Getting Help
So, I was quietly sitting in my PI's office, and he was bent over in his chair, hand pressed to his forehead, thinking.
I had scheduled this meeting with him to ask for help. I was trying to write up a manuscript on some really tasty mangoes that I had discovered over a year ago. But I didn't have a reason why my mangoes were so tasty, and everyone (everyone) wants a mechanism. I'd been searching for a mechanism for a year and a half to no avail, I was at the end of my rope, and I was trying to write up without it.
After briefing my PI about the situation, he said he'd prefer to see a mechanism in the story, and he felt confident that we could find the answer. I told him about what I've already considered, and asked him, "What else do you think it could be?"
And that's when he paused, thinking heavily, and I sat nervously in my chair.
After a minute or two, he looked up at me and said, "It could be anything."
--
Such was my concern with meeting with my PI. He is a busy man, and he is far-removed from the experimental details of my life. Why should I bother him with a problem that he probably won't be able to fix? He has enough to do.
Mostly due to the encouragement I had received after a previous blog post, I had decided to ask him for help. He is my academic advisor, busy or not, and I needed some guidance.
I'm so glad I asked. Even though he wasn't able to help with experimental details, he made it abundantly clear that he cared and that he wanted me to succeed. He brainstormed with me other people in my lab who might have the expertise to shed light on my problem. He encouraged me to reach out to them. He also offered to make phone calls to collaborators who might have the ability to help.

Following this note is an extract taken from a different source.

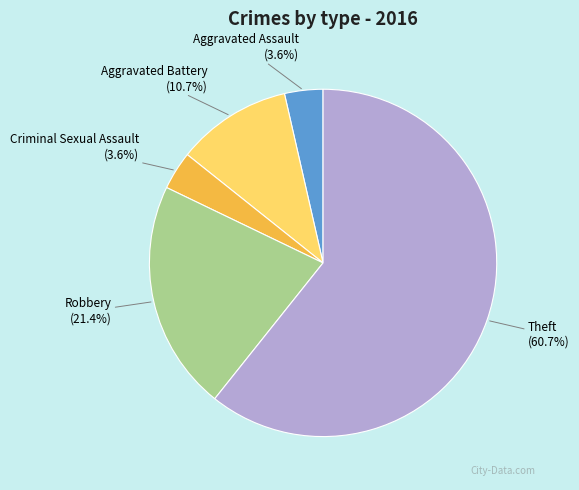

How many slices are in this pie chart?

5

He asked me why I hadn't come to him sooner with my problem. I told him that I knew he was busy and that I didn't want to bother him. He did not like this at all. He said, "I am here for you. You can meet with me every week if you want. Don't be afraid of my secretary! Just tell her you want to schedule a meeting."

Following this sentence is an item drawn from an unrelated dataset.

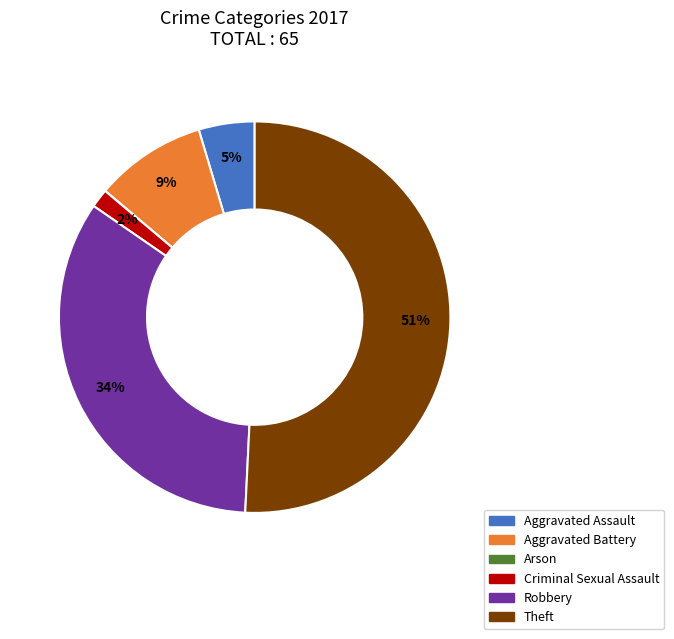

Is the sum of Theft and Robbery greater than half?

Yes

Little did he know that I am plenty more afraid of him than of his secretary. People in my lab have so few one-on-one interactions with our PI that (at least in my mind), I'd prefer to save those interactions for when positive things happen. I want/need him to think of me as a winner, not as someone who can't get her shit figured out. But, given the situation as it is, I'm hoping that this interaction will help him to know me better, and perhaps give him the impression that I persevere. Who the fuck knows.
The funny thing is that ever since the meeting, every time I see him, he wants to know what kind of progress I've made on finding my mechanism. This can be slightly comical, as sometimes there is as little as half a day in between his questioning. And as you all probably know, research is slow. But his mild harassment certainly does serve the purpose of compelling me to work on it when I'd rather put it aside. I figure this is just advisor tactic #227: Hound the shit out of your trainees until their goal is accomplished.
Good enough for me. I'll take what I can get.